Answer. Not necessarily. Claimant commenced a lawsuit on behalf of himself and others similarly situated, for damages arising from Employer's alleged failure to pay overtime wages. Employer moves to compel arbitration under the employment agreement pursuant to CPLR 7501 & 7503.
The effect of an arbitration agreement is provided for in CPLR 7501 which states that:
[a] written agreement to submit any controversy thereafter arising or any existing controversy to arbitration is enforceable without regard to the justiciable character of the controversy and confers jurisdiction on the courts of the state to enforce it and to enter judgment on an award. In determining any matter arising under this article, the court shall not consider whether the claim with respect to which arbitration is sought is tenable, or otherwise pass upon the merits of the dispute (CPLR 7501).
CPLR 7503(a) provides the procedure for a party to compel arbitration.

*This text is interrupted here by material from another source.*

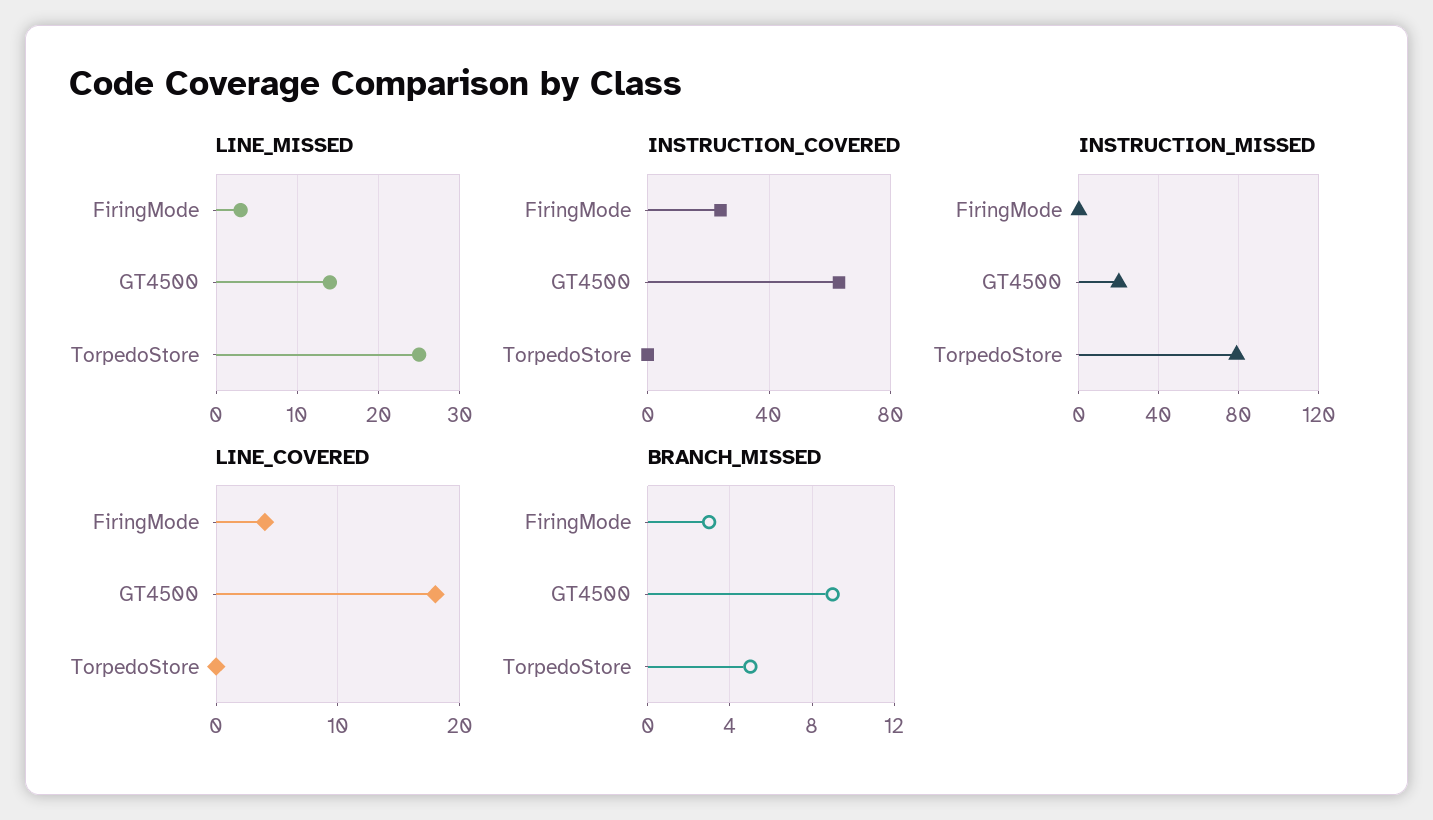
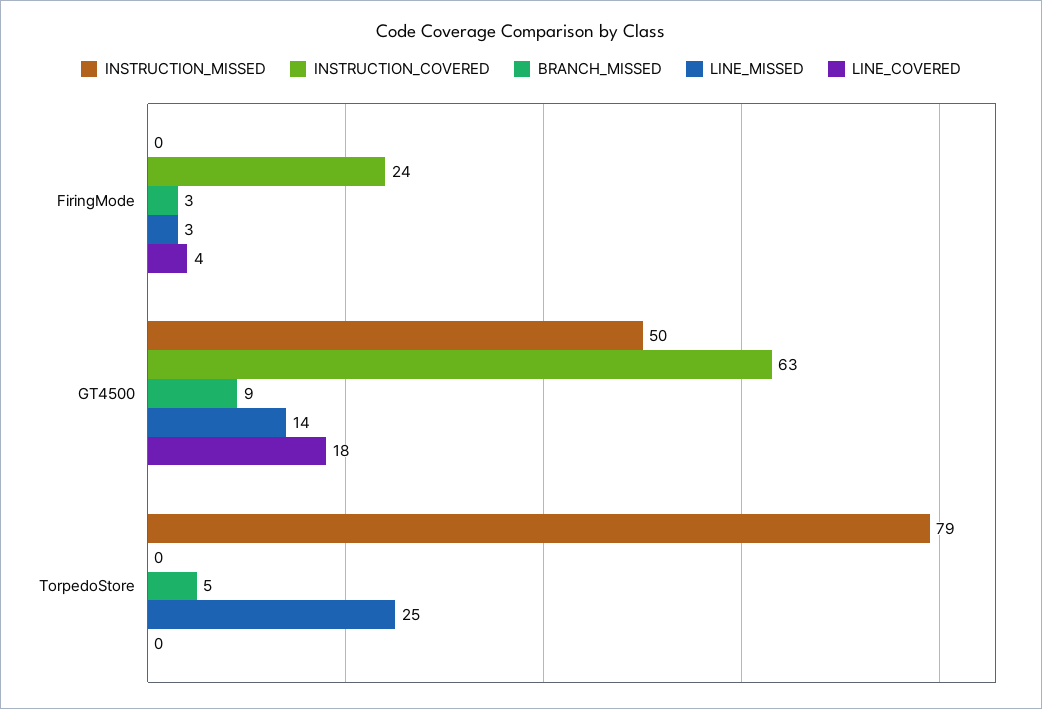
INSTRUCTION_MISSED, GT4500: 20 -> 50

Application to compel or stay arbitration; stay of action; notice of intention to arbitrate (a) Application to compel arbitration; stay of action. A party aggrieved by the failure of another to arbitrate may apply for an order compelling arbitration. Where there is no substantial question whether a valid agreement was made or complied with, and the claim sought to be arbitrated is not barred by limitation under subdivision (b) of section 7502, the court shall direct the parties to arbitrate. Where any such question is raised, it shall be tried forthwith in said court. If an issue claimed to be arbitrable is involved in an action pending in a court having jurisdiction to hear a motion to compel arbitration, the application shall be made by motion in that action. If the application is granted, the order shall operate to stay a pending or subsequent action, or so much of it as is referable to arbitration (CPLR 7503).
Arbitration is a creature of contract and the long established policy of New York courts is to interfere as little as possible with the freedom of consenting parties in structuring their arbitration relationship. However, that policy is not without caveats or scrutiny. It has also been established that so long as the prospective litigant effectively may vindicate his or her statutory cause of action in the arbitral forum, the statute will continue to serve both its remedial and deterrent function.

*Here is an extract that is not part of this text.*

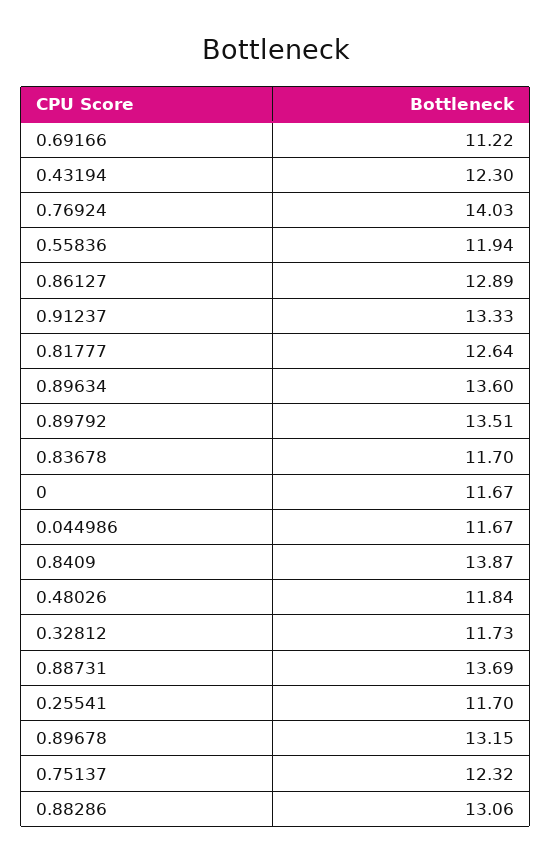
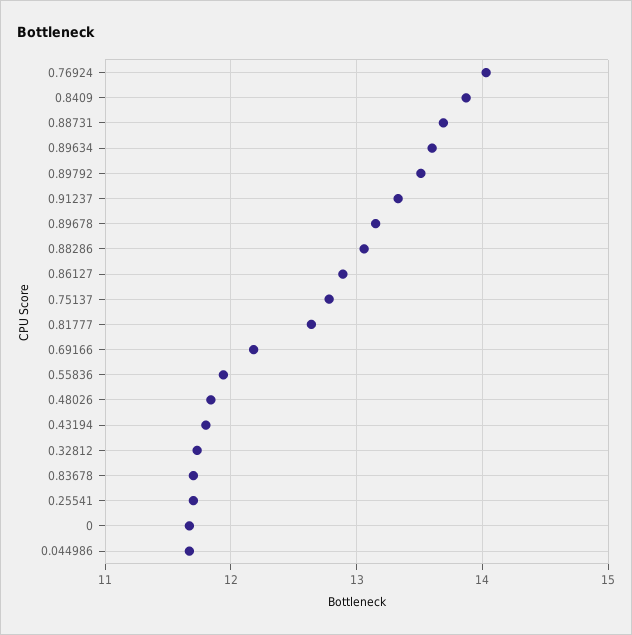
0.69166: 11.22 -> 12.2
0.43194: 12.3 -> 11.8
0.75137: 12.32 -> 12.8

It has been further recognized that the existence of large arbitration costs could preclude a litigant from effectively vindicating their federal statutory rights in the arbitral forum, a result which cuts against the broad public policy in favor of arbitration. Where a party seeks to invalidate an arbitration agreement on the ground that arbitration would be prohibitively expensive, that party bears the burden of showing the likelihood of incurring the costs that would deter the party from arbitrating the claim.
The issue of a Claimant's financial ability is to be resolved on a case-by-case basis and that inquiry should at minimum consider the following questions: (1) whether the litigant can pay the arbitration fees and costs; (2) what is the expected cost differential between arbitration and litigation in court; and (3) whether the cost differential is so substantial as to deter the bringing of claims in the arbitral forum.